The provided FDA 510(k) summary for the MedShape ExoShape® Duo Soft Tissue Fastener describes the device and its indications for use, but it does not contain the detailed performance study information requested to fill out the table and answer all the questions.
The document states: "functional performance testing has been conducted in Sawbone® bone analoque. This testing included monotonic soft tissue fixation strength (pull-to-failure) and other dimensional verification and material safety testing (both bio and MRI compatibility). Analysis of the results supports the conclusion that the proposed device is substantially equivalent to the predicate devices."
However, it does not provide:
- Specific acceptance criteria values (e.g., minimum pull-out strength in Newtons).
- Reported device performance values against those criteria.
- Details about the study design beyond "monotonic soft tissue fixation strength (pull-to-failure)".
- Sample sizes used for testing.
- Information about expert involvement for ground truth, adjudication methods, or comparative effectiveness studies with human readers, as this is a physical medical device, not an AI/software device.
- Specific ground truth types (other than implied physical measurements).
- Any information regarding training sets, as it's a physical device, not a machine learning model.
Therefore, I can only provide a partial answer based on the available text.
Acceptance Criteria and Device Performance
The document broadly mentions functional performance testing to establish substantial equivalence.
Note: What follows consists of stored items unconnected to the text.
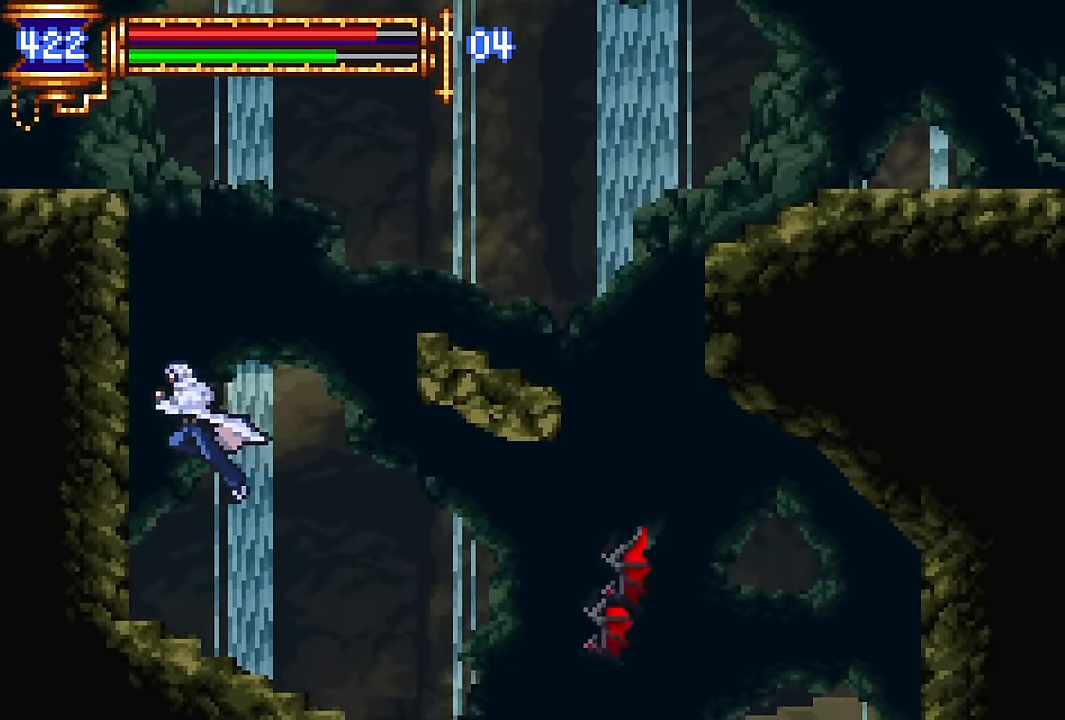
{"dt_ms": 1000, "buttons": ["DPAD_LEFT"]}
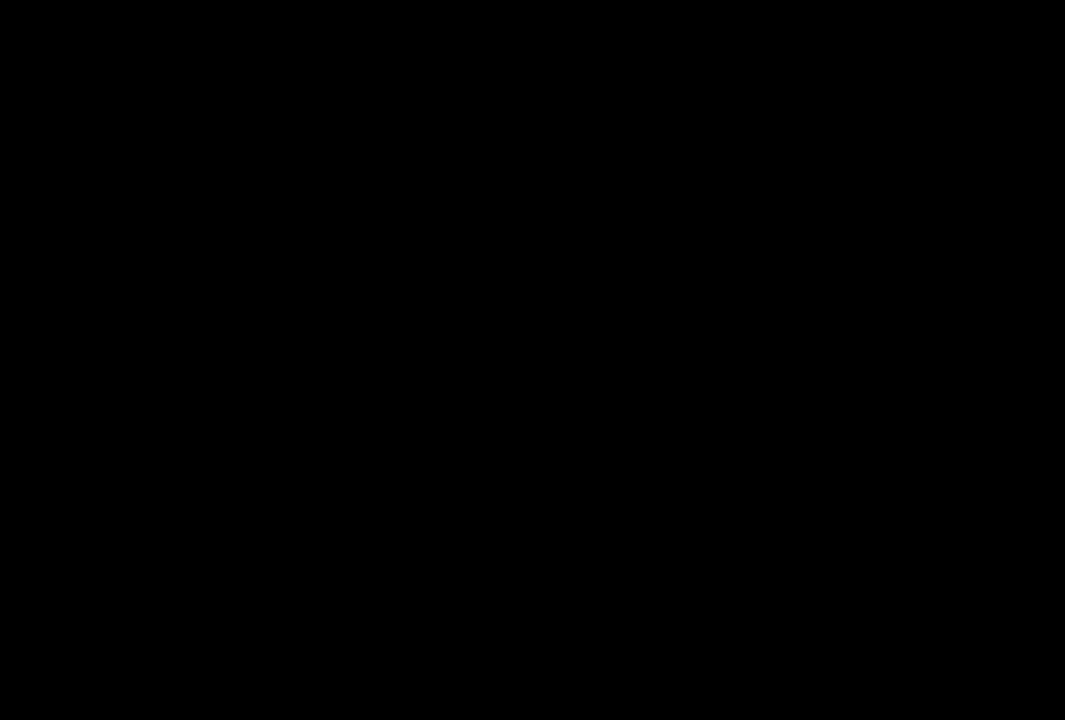
{"dt_ms": 500, "buttons": [], "events": [[117, "START", "down"], [234, "START", "up"], [300, "DPAD_LEFT", "up"], [350, "DPAD_RIGHT", "down"], [484, "DPAD_RIGHT", "up"]]}
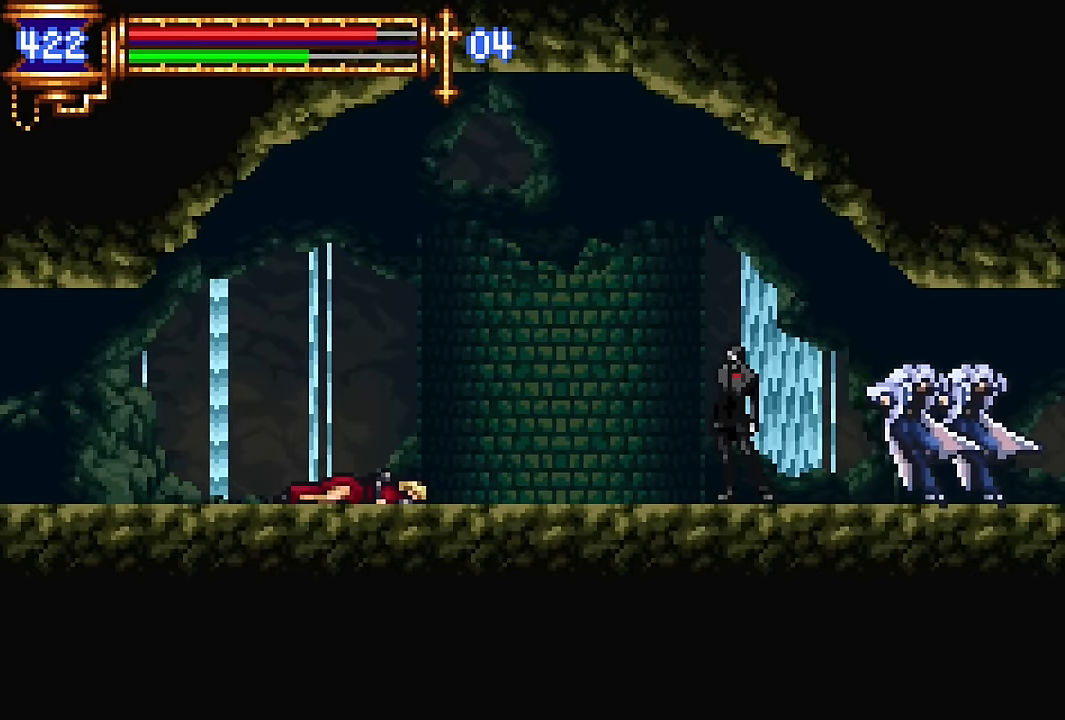
{"dt_ms": 500, "buttons": ["DPAD_RIGHT"], "events": [[50, "CROSS", "down"], [84, "CROSS", "up"], [84, "DPAD_LEFT", "down"], [367, "DPAD_LEFT", "up"], [417, "DPAD_RIGHT", "down"]]}
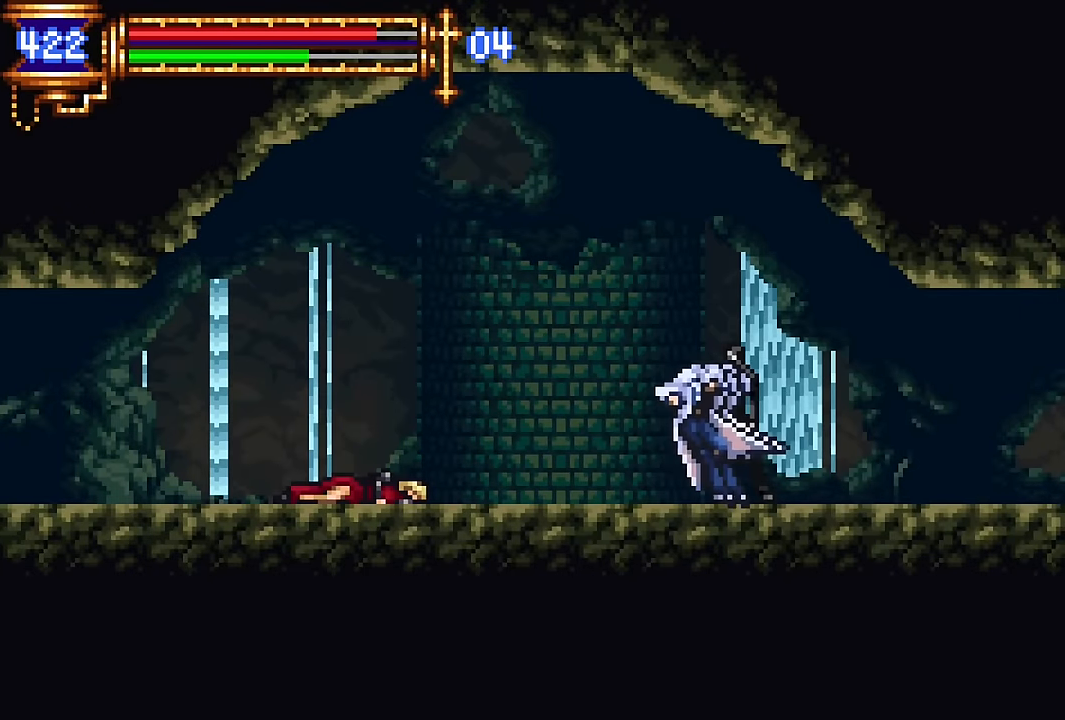
{"dt_ms": 500, "buttons": ["DPAD_RIGHT"], "events": [[50, "DPAD_RIGHT", "up"], [134, "CROSS", "down"], [167, "CROSS", "up"], [167, "DPAD_LEFT", "down"], [417, "DPAD_LEFT", "up"], [467, "DPAD_RIGHT", "down"]]}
However, it does not explicitly list quantitative acceptance criteria or the specific numerical performance results of the ExoShape® Duo Soft Tissue Fastener in a table format. It simply states that analysis of the results supports substantial equivalence.
Acceptance Criteria (Not explicitly stated in document) | Reported Device Performance (Not explicitly stated in document) |
---|---|
Expected: |
- Monotonic soft tissue fixation strength (pull-to-failure) meeting or exceeding predicate devices. | Implied:
- Met or exceeded the performance of predicate devices in monotonic soft tissue fixation strength. |
| Expected: - Dimensional verification | Implied:
- Dimensions were verified to be appropriate. |
| Expected: - Material safety (biocompatibility) | Implied:
- Found to be biocompatible. |
| Expected: - MRI compatibility | Implied:
- Found to be MRI compatible. |
Study Details (Based on available information)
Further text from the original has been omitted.